**Text block:**
"""
Cybercriminals are exploiting a gap in OAuth token management to maintain long-term access to compromised accounts, even after password resets and multifactor authentication are applied. Proofpoint researchers have uncovered ongoing attacks where adversaries register internal malicious web applications to issue OAuth tokens, granting themselves sustained control over mailboxes, documents, and other cloud resources.
How Attackers Exploit OAuth to Maintain Unauthorized Access
The Proofpoint team described several incidents where attackers hijacked user accounts—typically via phishing—and then silently created internal OAuth applications within the victim’s environment. By issuing tokens with permissions such as “Mail.Read” and “offline_access,” adversaries established durable, credential-independent access.
One observed case showed the sequence clearly: an attacker compromised an account, operated covertly for four days through U.S.-based VPNs, and created a malicious internal app named “test.” Even after the victim reset their password and enabled multifactor authentication, the attacker retained mailbox access through the previously issued token.
“Once an attacker gains access to a cloud account, they can create and authorize internal applications with custom-defined scopes and permissions. This capability enables persistent access to critical resources such as mailboxes and files, effectively circumventing traditional security measures like password changes,” Proofpoint researchers warned.
"""
**Dataset content:**
"""
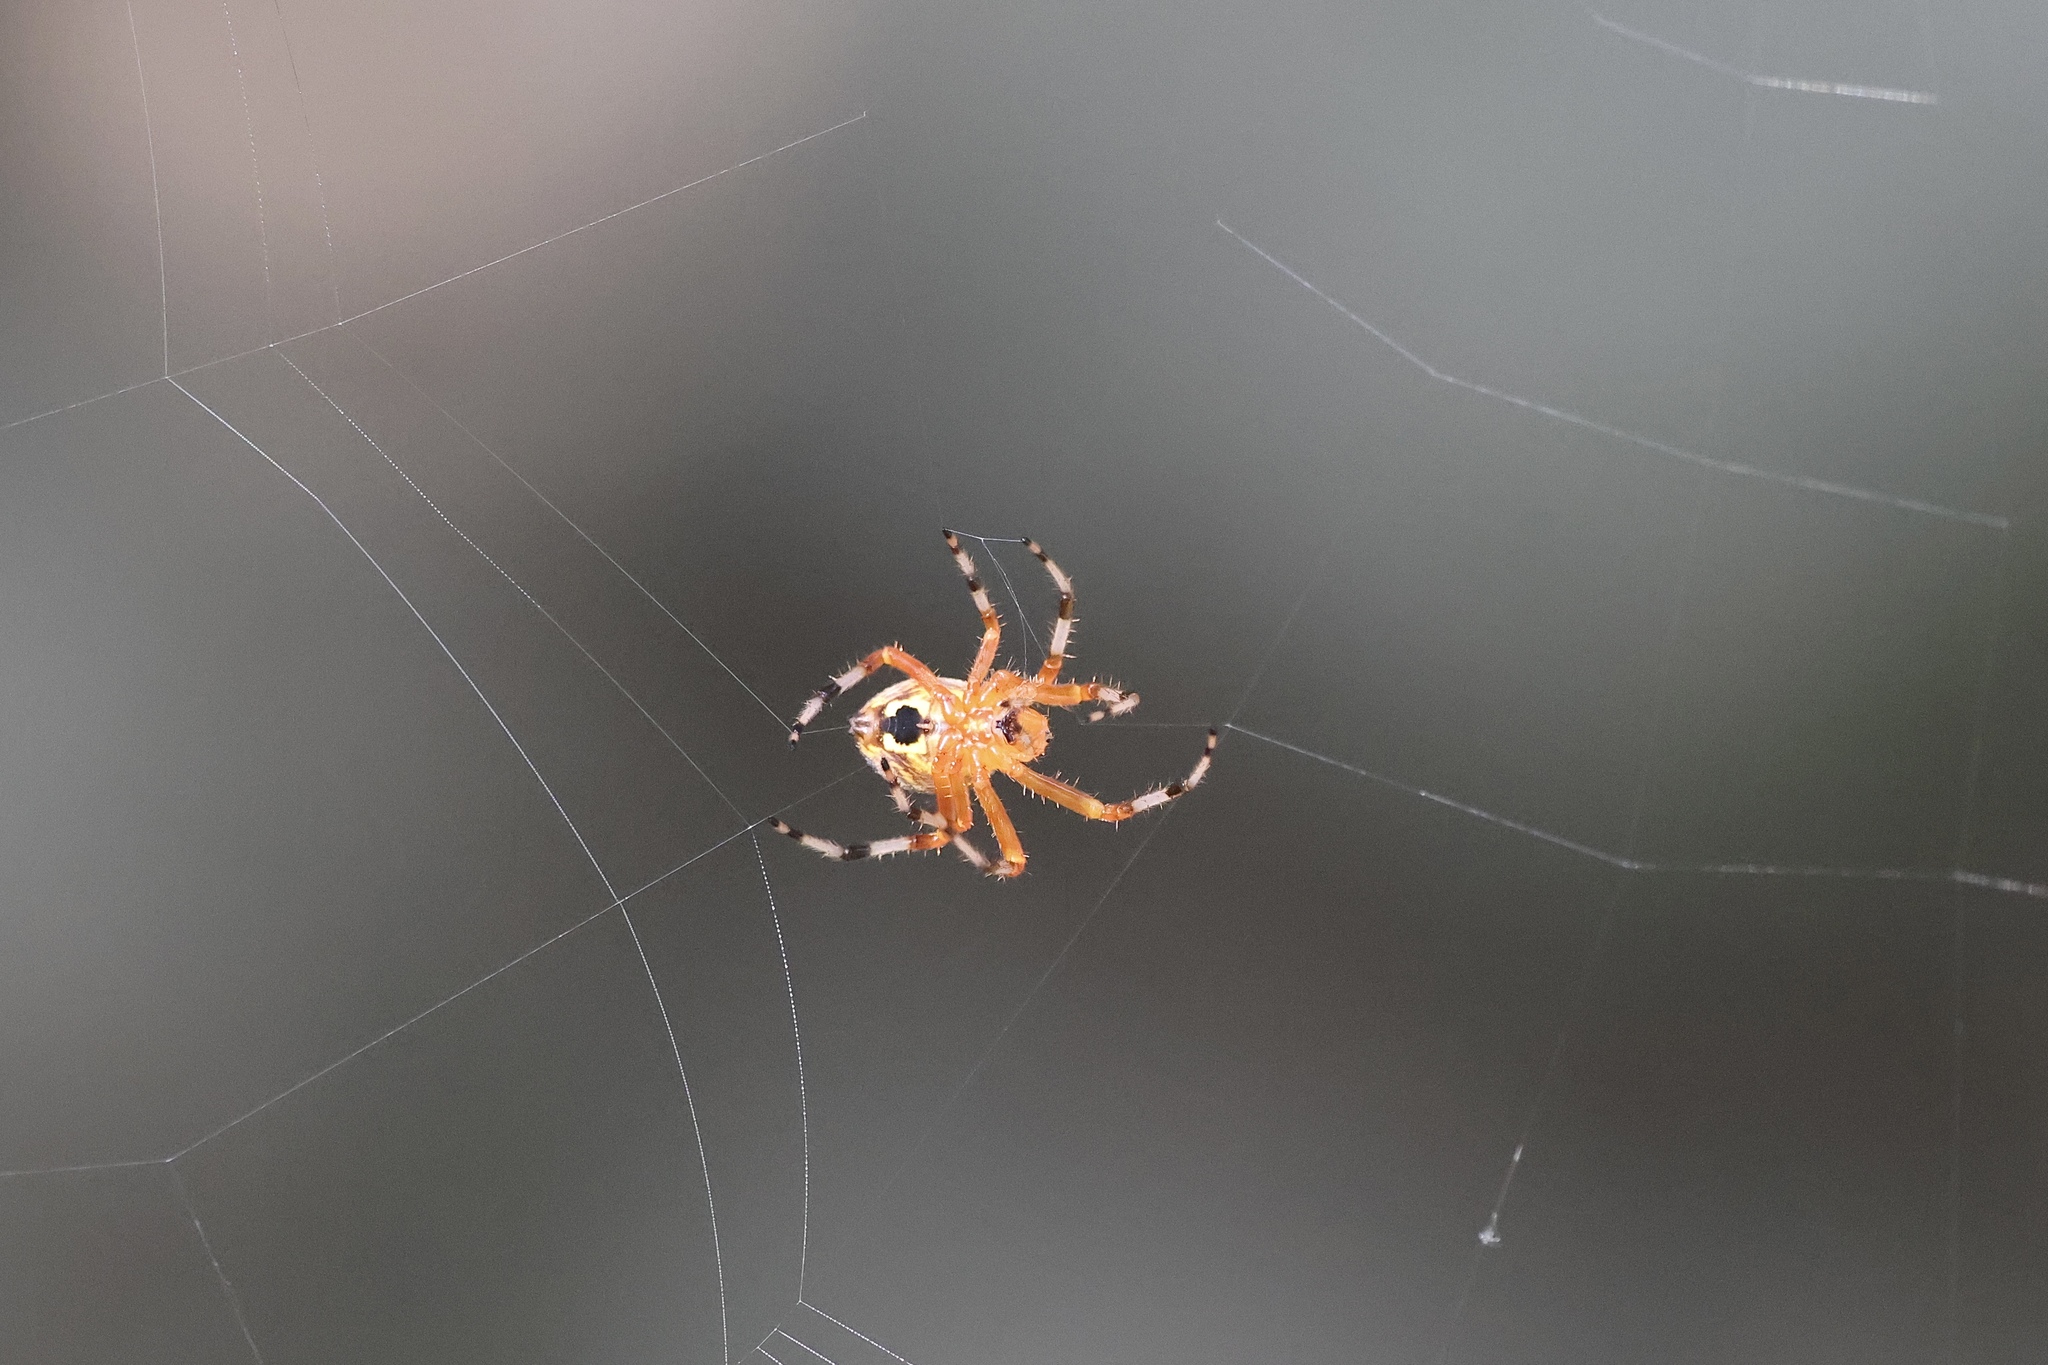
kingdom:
"""
**Problems to solve:**
**1)** In the report on OAuth token abuse, rewrite the part that opens with the words containing "Cybercriminals are exploiting" and closes with "other cloud resources.", putting "Threat actors" in place of "Cybercriminals".
**2)** Answer these questions from the report on OAuth token abuse:
(a) Which two permissions did the attackers give the tokens they issued?
(b) For how many days did the attacker in the observed case operate covertly?
(c) What name did that attacker give the malicious internal app?
**3)** Continue the report on OAuth token abuse from the point where it stops.

**Task answers:**
**1)**
Threat actors are exploiting a gap in OAuth token management to maintain long-term access to compromised accounts, even after password resets and multifactor authentication are applied. Proofpoint researchers have uncovered ongoing attacks where adversaries register internal malicious web applications to issue OAuth tokens, granting themselves sustained control over mailboxes, documents, and other cloud resources.

**2)**
(a) "Mail.Read" and "offline_access."
(b) Four days, through U.S.-based VPNs.
(c) "test."

**3)**
These tokens function as cryptographic keys that remain valid until explicitly revoked, meaning that resetting credentials does not automatically terminate access granted via OAuth.
Internal OAuth Applications: A Trusted Attack Surface Inside the Organization
The persistence stems from how second-party (internal) OAuth applications are handled. Such apps originate within the organization’s own directory, so they inherit implicit trust and often bypass the scrutiny that third-party applications face. Unlike external apps—now typically gated by stricter approval processes—internal apps are rarely audited, allowing malicious registrations to persist unnoticed.
“The strategic value of this approach lies in its persistence mechanism: even if the compromised user’s credentials are reset or multifactor authentication is enforced, the malicious OAuth applications maintain their authorized access,” the researchers noted.
Proofpoint’s proof-of-concept demonstrated how easily attackers can automate this persistence. Their code registers and configures an OAuth app, grants it elevated permissions, and establishes ongoing access—independent of user credentials. The victim becomes the listed owner of the malicious app, further complicating detection efforts.
Technical Scope of Impact Across Microsoft 365 Services
The Proofpoint team tested the exploit using a Microsoft 365 account. Even after passwords were changed, the malicious OAuth app maintained uninterrupted access and successfully retrieved mailbox contents. Depending on the permissions granted, adversaries could access:
- SharePoint repositories and collaborative workspaces
- OneDrive-stored files
- Teams messages and channel communications
- Calendar and scheduling data
- Organizational directories and contacts
Access persisted for as long as the OAuth secret remained valid—often up to two years—unless explicitly revoked. The attack effectively decouples persistence from user credentials, shifting the defensive focus to identity and application governance.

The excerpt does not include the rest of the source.